▶ ФРАГМЕНТ ТЕКСТА:
■ ■ ■

Было страшновато, но решила ехать. Купила билет на Москву. Ночь перед отъездом почти не спала, картины прошлых лет всплывали и всплывали в памяти. Всех представляла прежними, но какие они теперь? В вагоне все думала: кто приедет? Узнают ли? Вот в Москве пересаживаюсь на электричку. Заняла место и сижу. Вдруг по перрону в сторону вокзала идет женщина – я узнаю в ней нашего доктора Морус и кричу ей в окно, а потом бросаюсь к выходу. Конечно, она меня не узнала, но по голосу догадалась, что это Клава. Она сказала, что в вагоне сидит доктор Дудченко. Я направляюсь в указанный вагон и вижу: на скамейке сидит женщина и на груди орденские и значок. «Ефросинья Андреевна, вы меня узнаете?» - радости нашей не было конца.

■ ■ ■

▶ ДАННЫЕ ДЛЯ АНАЛИЗА:
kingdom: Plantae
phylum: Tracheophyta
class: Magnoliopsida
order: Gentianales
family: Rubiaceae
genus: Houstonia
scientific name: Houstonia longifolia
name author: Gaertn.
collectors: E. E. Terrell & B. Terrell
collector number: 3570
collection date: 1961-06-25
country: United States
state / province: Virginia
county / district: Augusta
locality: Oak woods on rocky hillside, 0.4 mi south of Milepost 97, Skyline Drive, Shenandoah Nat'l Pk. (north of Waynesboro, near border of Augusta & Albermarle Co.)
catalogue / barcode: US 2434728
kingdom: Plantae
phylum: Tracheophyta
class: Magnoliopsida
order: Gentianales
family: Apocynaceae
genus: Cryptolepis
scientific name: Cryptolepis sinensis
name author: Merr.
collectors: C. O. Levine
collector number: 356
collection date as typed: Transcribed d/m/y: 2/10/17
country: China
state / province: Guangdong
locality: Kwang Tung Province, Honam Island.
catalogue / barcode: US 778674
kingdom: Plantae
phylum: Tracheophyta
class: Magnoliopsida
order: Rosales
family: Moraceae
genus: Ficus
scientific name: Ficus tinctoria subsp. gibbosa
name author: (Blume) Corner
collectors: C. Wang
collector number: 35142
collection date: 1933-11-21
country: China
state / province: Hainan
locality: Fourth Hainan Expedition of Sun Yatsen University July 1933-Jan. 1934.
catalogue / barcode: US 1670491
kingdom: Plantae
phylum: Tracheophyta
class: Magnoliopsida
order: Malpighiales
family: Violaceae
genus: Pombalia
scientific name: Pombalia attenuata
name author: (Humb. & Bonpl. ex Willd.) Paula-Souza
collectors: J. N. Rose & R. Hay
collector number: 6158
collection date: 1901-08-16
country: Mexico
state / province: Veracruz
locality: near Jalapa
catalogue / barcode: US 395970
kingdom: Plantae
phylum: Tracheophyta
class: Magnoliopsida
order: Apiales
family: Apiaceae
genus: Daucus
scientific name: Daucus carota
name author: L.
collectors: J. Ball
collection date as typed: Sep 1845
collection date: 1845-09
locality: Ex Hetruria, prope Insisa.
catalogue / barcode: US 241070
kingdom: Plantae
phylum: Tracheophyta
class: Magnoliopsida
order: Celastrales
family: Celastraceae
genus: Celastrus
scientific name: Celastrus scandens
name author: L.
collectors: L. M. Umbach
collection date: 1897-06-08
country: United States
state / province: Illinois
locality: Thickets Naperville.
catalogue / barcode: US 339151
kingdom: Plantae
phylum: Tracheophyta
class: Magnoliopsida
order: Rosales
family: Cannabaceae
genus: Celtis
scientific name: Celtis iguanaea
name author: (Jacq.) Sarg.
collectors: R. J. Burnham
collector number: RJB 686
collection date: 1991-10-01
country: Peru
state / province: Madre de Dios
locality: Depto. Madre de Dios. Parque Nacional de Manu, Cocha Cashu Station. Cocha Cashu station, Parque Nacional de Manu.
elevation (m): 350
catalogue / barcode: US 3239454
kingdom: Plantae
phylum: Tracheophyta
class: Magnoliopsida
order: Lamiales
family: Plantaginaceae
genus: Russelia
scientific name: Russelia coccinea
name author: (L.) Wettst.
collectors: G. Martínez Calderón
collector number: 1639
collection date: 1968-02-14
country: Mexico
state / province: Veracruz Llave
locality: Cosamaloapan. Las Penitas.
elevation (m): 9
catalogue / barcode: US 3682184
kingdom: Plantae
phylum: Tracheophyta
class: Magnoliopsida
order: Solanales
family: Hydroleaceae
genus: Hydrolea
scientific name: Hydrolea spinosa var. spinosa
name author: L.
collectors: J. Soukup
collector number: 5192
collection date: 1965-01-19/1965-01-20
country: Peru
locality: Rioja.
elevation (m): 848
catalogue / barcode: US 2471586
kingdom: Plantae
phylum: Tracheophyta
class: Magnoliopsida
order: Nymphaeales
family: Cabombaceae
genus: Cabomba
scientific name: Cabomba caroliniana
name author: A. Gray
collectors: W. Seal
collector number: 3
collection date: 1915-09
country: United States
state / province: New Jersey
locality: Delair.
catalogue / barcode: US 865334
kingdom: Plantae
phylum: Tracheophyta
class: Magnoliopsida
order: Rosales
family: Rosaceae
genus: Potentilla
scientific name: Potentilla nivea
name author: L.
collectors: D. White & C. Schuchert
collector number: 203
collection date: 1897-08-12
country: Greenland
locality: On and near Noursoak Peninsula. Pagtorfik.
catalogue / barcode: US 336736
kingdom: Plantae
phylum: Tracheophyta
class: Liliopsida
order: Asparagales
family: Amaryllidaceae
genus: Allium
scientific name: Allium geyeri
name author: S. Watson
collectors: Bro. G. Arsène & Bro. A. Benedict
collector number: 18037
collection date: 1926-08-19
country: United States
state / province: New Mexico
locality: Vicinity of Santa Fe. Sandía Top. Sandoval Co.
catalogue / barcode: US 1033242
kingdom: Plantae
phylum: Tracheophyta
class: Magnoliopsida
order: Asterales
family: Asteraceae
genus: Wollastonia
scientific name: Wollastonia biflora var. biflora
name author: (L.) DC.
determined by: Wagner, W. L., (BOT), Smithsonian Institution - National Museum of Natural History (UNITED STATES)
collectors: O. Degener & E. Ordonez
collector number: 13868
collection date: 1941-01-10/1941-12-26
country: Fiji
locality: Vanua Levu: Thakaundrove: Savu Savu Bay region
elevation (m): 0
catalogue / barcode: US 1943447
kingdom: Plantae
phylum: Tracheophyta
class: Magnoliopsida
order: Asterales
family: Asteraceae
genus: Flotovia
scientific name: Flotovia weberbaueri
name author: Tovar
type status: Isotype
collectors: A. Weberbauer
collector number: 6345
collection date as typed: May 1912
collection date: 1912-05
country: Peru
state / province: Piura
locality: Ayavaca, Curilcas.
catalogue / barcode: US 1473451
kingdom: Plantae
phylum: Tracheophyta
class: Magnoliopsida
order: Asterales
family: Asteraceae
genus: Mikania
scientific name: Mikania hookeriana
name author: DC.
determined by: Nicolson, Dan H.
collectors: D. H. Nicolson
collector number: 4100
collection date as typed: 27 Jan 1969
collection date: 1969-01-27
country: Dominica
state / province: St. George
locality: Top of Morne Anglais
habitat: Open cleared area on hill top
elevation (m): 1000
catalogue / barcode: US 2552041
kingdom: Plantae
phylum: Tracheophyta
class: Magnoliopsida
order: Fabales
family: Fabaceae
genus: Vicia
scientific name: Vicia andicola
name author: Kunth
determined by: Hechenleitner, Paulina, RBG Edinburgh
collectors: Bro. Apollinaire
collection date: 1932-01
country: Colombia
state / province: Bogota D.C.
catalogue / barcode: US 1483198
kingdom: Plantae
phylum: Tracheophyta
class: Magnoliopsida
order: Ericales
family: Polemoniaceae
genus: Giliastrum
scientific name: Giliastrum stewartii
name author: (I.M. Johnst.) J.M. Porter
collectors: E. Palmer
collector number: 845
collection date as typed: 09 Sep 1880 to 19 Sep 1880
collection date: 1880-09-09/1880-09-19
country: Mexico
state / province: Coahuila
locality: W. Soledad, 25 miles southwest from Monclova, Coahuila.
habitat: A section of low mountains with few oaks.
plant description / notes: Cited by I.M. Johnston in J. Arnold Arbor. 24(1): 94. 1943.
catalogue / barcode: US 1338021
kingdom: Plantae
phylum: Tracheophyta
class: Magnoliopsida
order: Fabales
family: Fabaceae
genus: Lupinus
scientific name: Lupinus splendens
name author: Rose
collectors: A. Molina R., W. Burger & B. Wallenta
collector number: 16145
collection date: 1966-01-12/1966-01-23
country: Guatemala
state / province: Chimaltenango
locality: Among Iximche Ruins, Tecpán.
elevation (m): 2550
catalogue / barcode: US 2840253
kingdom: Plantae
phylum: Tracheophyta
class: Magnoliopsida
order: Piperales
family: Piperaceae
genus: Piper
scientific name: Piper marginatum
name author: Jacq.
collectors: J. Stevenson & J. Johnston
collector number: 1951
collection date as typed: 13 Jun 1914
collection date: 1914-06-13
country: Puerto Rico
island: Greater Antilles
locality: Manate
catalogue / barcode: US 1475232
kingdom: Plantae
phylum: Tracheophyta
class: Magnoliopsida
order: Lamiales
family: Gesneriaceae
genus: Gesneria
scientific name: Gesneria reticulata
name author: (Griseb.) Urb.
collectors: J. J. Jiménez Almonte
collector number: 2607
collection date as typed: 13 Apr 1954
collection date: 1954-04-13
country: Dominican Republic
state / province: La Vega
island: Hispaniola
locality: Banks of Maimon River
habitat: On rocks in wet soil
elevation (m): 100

■ ■ ■

▶ ЗАДАНИЕ 1:
Перепишите фрагмент о поездке в Москву, всё от слов «Было страшновато, но» и до слов «не было конца.», подставив «пригородный поезд» на место «электричку».
▶ ЗАДАНИЕ 2:
Продолжите фрагмент о встрече с доктором Дудченко с того места, где он заканчивается.

▶ ПИСЬМЕННЫЙ ОТВЕТ 1:
Было страшновато, но решила ехать. Купила билет на Москву. Ночь перед отъездом почти не спала, картины прошлых лет всплывали и всплывали в памяти. Всех представляла прежними, но какие они теперь? В вагоне все думала: кто приедет? Узнают ли? Вот в Москве пересаживаюсь на пригородный поезд. Заняла место и сижу. Вдруг по перрону в сторону вокзала идет женщина – я узнаю в ней нашего доктора Морус и кричу ей в окно, а потом бросаюсь к выходу. Конечно, она меня не узнала, но по голосу догадалась, что это Клава. Она сказала, что в вагоне сидит доктор Дудченко. Я направляюсь в указанный вагон и вижу: на скамейке сидит женщина и на груди орденские и значок. «Ефросинья Андреевна, вы меня узнаете?» - радости нашей не было конца.

▶ ПИСЬМЕННЫЙ ОТВЕТ 2:
Всю дорогу проболтали. Наш доктор Морус все такая же, только немного поседела. И вот Калуга. Выходим на перрон и смотрим в надежде встретить знакомых. Мне сказали, что где-то здесь Зоя Щебетун. В растерянности стоит солидная дама, но я не могу в ней узнать Зою – та была тоненькая, но все же что-то осталось от прежней Зои. Я догадалась: то же выражение лица, которое словно спрашивает: «Девочки, а как же быть дальше?» Увидела я и Шуру – она сплошное волнение, все ли приедут?

Нас везут по Калуге. Узнать город трудно: разрослась, похорошела.

В медицинском техникуме с нами провели встречу. Шура Королева рассказала о том, как в годы войны наш госпиталь работал в Калуге, и медсестры всегда старались хорошо справиться с любым делом.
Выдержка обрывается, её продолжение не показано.